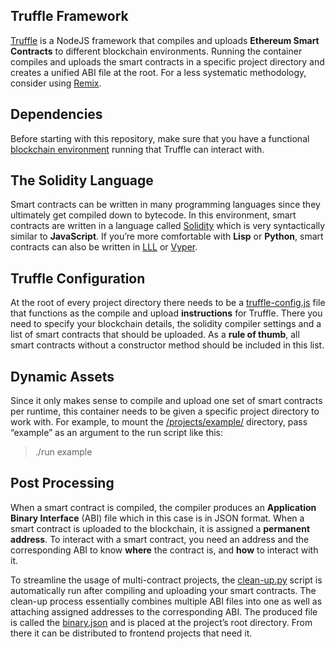 ## Truffle Framework
[Truffle](https://github.com/trufflesuite/truffle) is a NodeJS framework that compiles and uploads **Ethereum Smart Contracts** to different blockchain environments. Running the container compiles and uploads the smart contracts in a specific project directory and creates a unified ABI file at the root. For a less systematic methodology, consider using [Remix](https://remix.ethereum.org/).

## Dependencies
Before starting with this repository, make sure that you have a functional [blockchain environment](https://github.com/wickstjo/arcada-dlt-env/tree/master/ganache-chain) running that Truffle can interact with.

## The Solidity Language
Smart contracts can be written in many programming languages since they ultimately get compiled down to bytecode. In this environment, smart contracts are written in a language called [Solidity](https://github.com/ethereum/solidity) which is very syntactically similar to **JavaScript**. If you’re more comfortable with **Lisp** or **Python**, smart contracts can also be written in [LLL](https://lll-docs.readthedocs.io/en/latest/lll_introduction.html#:~:text=LLL%20is%20one%20of%20the,level%20language%20similar%20to%20Assembly.) or [Vyper](https://github.com/vyperlang/vyper).

## Truffle Configuration
At the root of every project directory there needs to be a [truffle-config.js](https://github.com/wickstjo/arcada-dlt-env/blob/master/truffle-contracts/projects/example/truffle-config.js) file that functions as the compile and upload **instructions** for Truffle. There you need to specify your blockchain details, the solidity compiler settings and a list of smart contracts that should be uploaded. As a **rule of thumb**, all smart contracts without a constructor method should be included in this list.

## Dynamic Assets
Since it only makes sense to compile and upload one set of smart contracts per runtime, this container needs to be given a specific project directory to work with. For example, to mount the [/projects/example/](https://github.com/wickstjo/arcada-dlt-env/blob/master/truffle-contracts/projects/example) directory, pass “example” as an argument to the run script like this:
> ./run example

## Post Processing
When a smart contract is compiled, the compiler produces an **Application Binary Interface** (ABI) file which in this case is in JSON format. When a smart contract is uploaded to the blockchain, it is assigned a **permanent address**. To interact with a smart contract, you need an address and the corresponding ABI to know **where** the contract is, and **how** to interact with it.

To streamline the usage of multi-contract projects, the [clean-up.py](https://github.com/wickstjo/arcada-dlt-env/blob/master/truffle-contracts/docker/resources/clean-up.py) script is automatically run after compiling and uploading your smart contracts. The clean-up process essentially combines multiple ABI files into one as well as attaching assigned addresses to the corresponding ABI. The produced file is called the [binary.json](https://github.com/wickstjo/arcada-dlt-env/blob/master/truffle-contracts/projects/example/binary.json) and is placed at the project’s root directory. From there it can be distributed to frontend projects that need it.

----------------

The output should consist of every entry above, printed exactly, with the images removed.

The completed task
 ## Truffle Framework
[Truffle](https://github.com/trufflesuite/truffle) is a NodeJS framework that compiles and uploads **Ethereum Smart Contracts** to different blockchain environments. Running the container compiles and uploads the smart contracts in a specific project directory and creates a unified ABI file at the root. For a less systematic methodology, consider using [Remix](https://remix.ethereum.org/).

## Dependencies
Before starting with this repository, make sure that you have a functional [blockchain environment](https://github.com/wickstjo/arcada-dlt-env/tree/master/ganache-chain) running that Truffle can interact with.

## The Solidity Language
Smart contracts can be written in many programming languages since they ultimately get compiled down to bytecode. In this environment, smart contracts are written in a language called [Solidity](https://github.com/ethereum/solidity) which is very syntactically similar to **JavaScript**. If you’re more comfortable with **Lisp** or **Python**, smart contracts can also be written in [LLL](https://lll-docs.readthedocs.io/en/latest/lll_introduction.html#:~:text=LLL%20is%20one%20of%20the,level%20language%20similar%20to%20Assembly.) or [Vyper](https://github.com/vyperlang/vyper).

## Truffle Configuration
At the root of every project directory there needs to be a [truffle-config.js](https://github.com/wickstjo/arcada-dlt-env/blob/master/truffle-contracts/projects/example/truffle-config.js) file that functions as the compile and upload **instructions** for Truffle. There you need to specify your blockchain details, the solidity compiler settings and a list of smart contracts that should be uploaded. As a **rule of thumb**, all smart contracts without a constructor method should be included in this list.

## Dynamic Assets
Since it only makes sense to compile and upload one set of smart contracts per runtime, this container needs to be given a specific project directory to work with. For example, to mount the [/projects/example/](https://github.com/wickstjo/arcada-dlt-env/blob/master/truffle-contracts/projects/example) directory, pass “example” as an argument to the run script like this:
> ./run example

## Post Processing
When a smart contract is compiled, the compiler produces an **Application Binary Interface** (ABI) file which in this case is in JSON format. When a smart contract is uploaded to the blockchain, it is assigned a **permanent address**. To interact with a smart contract, you need an address and the corresponding ABI to know **where** the contract is, and **how** to interact with it.

To streamline the usage of multi-contract projects, the [clean-up.py](https://github.com/wickstjo/arcada-dlt-env/blob/master/truffle-contracts/docker/resources/clean-up.py) script is automatically run after compiling and uploading your smart contracts. The clean-up process essentially combines multiple ABI files into one as well as attaching assigned addresses to the corresponding ABI. The produced file is called the [binary.json](https://github.com/wickstjo/arcada-dlt-env/blob/master/truffle-contracts/projects/example/binary.json) and is placed at the project’s root directory. From there it can be distributed to frontend projects that need it.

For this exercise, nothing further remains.